249B2448B3• Dort, wo die Rotwilddichte reduziert wird, erholt sich das Reh ebenso wie die beerenliefernde Strauchschicht im Unterholz des Waldes, was zugunsten der Raufußhühner ist. Insofern bestätigt sich der ökologische Lehrsatz, dass die Biodiversität der Arten umso größer ist, wenn die Individuen-Anzahl einer und derselben Tierart kontrolliert wird.

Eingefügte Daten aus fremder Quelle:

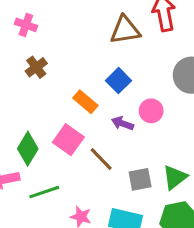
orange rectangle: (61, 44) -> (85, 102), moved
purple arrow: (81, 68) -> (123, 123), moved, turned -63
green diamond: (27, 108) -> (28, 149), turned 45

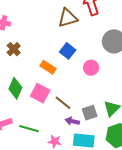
purple arrow: (123, 123) -> (72, 121), moved
green diamond: (28, 149) -> (15, 88), moved
green line: (44, 192) -> (29, 129), turned 42

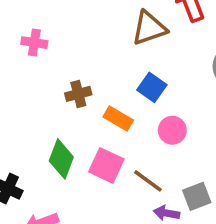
brown cross: (14, 49) -> (78, 94), moved, turned 32
pink circle: (91, 68) -> (172, 130), moved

• Die Wiederholung der Kartierung der Verbiss-Schäden an den verschiedenen waldbildenden Baumarten vom Jahre 1998 im Jahre 2012 lehrt uns, dass diese Verbiss-Schäden im Wald nach 15 Jahren der Rotwildentnahme abgenommen haben und sich das Verbeisen der Endtriebe auf andere Baumarten verschiebt. 50% der Endtriebe von Fichten waren 1998 verbissen, 2012 waren es noch 33%. Bei Lärchen ergibt sich folgender Vergleich: 1998  34%, 2012 47%.

Fortsetzung
Die Entnahmeaktionen von Rotwild aus dem Nationalpark Stilfserjoch werden im Herbst 2016 in den drei Entnahmeeinheiten Mittelvinschgau, Obervinschgau und Bormio Valfurva fortgesetzt, weil die angestrebte reduzierte Dichte noch nicht erreicht ist und der jährliche Zuwachs der Population entnommen werden soll, um deren exponentielles Wachstum mit den daraus bekannten Folgen zu vermeiden.